L’intelligenza artificiale generativa è una bolla?

L’intelligenza artificiale generativa, inclusi modelli come GPT-3 e DALL-E, ha catturato l’immaginazione del pubblico e dei media grazie alle sue impressionanti capacità di creare testo, immagini e altri contenuti da brevi descrizioni.

Chiedersi se l’intelligenza artificiale generativa sia una bolla è rilevante nel contesto attuale, sia per le aziende che per i privati. Ebbene, le aspettative e l’entusiasmo spesso superano la realtà pratica della tecnologia.

Come per altre applicazioni di intelligenza artificiale, esiste una discrepanza tra il potenziale percepito e l’implementazione pratica. Molte aziende sono in fasi sperimentali, testando le capacità di questi modelli senza integrarli completamente nelle loro operazioni quotidiane.

Questa fase di sperimentazione è fondamentale per evitare errori costosi e garantire che la tecnologia venga utilizzata in modo efficace ed etico.

Un investimento di troppo? in futuro

La sostenibilità dell’IA in termini di costi e risorse è una preoccupazione rilevante. I modelli di intelligenza artificiale generativa richiedono enormi quantità di dati e potenza di calcolo per essere addestrati, il che può essere proibitivo per molte aziende.

Fino ad ora, l’hardware necessario per eseguire modelli linguistici di grandi dimensioni è nelle mani di pochi. A meno che non vengano sviluppati metodi più efficienti per la formazione e l’implementazione di questi modelli, la loro adozione su larga scala potrebbe essere limitata.

D’altro canto, il valore reale dell’intelligenza artificiale generativa nel contesto aziendale potrebbe non essere così immediato come previsto. Sebbene impressionanti dal punto di vista tecnico, le applicazioni pratiche che generano un significativo ritorno sull’investimento sono ancora in fase di sviluppo.
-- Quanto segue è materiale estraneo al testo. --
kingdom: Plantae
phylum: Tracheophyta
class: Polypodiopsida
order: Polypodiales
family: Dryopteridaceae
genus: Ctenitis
Le aziende dovrebbero considerare attentamente dove e come implementare l’intelligenza artificiale generativa per garantire che non sia semplicemente una moda passeggera, ma uno strumento utile che migliori le loro operazioni e i loro risultati.

Il futuro dell’IA nelle aziende

Il vero stato dell’adozione dell’intelligenza artificiale aziendale è meno appariscente di quanto spesso suggeriscono i titoli dei giornali, ma ha un notevole potenziale di trasformazione.

L’adozione dell’intelligenza artificiale sta avvenendo in modo graduale e ponderato, il che è positivo poiché le aziende si stanno prendendo il tempo per integrare queste tecnologie in modo efficace ed etico.

L’attenzione deve ora concentrarsi sul superamento delle sfide individuate: affrontare la paura della sostituzione del lavoro, chiarire il valore aziendale dell’intelligenza artificiale, risolvere le complessità tecnologiche e bilanciare le priorità strategiche.

Allo stesso modo, è fondamentale che le aziende si concentrino sul miglioramento della qualità dei propri dati e sulla definizione di solide politiche etiche per garantire che l’intelligenza artificiale sia implementata in modo equo ed efficace.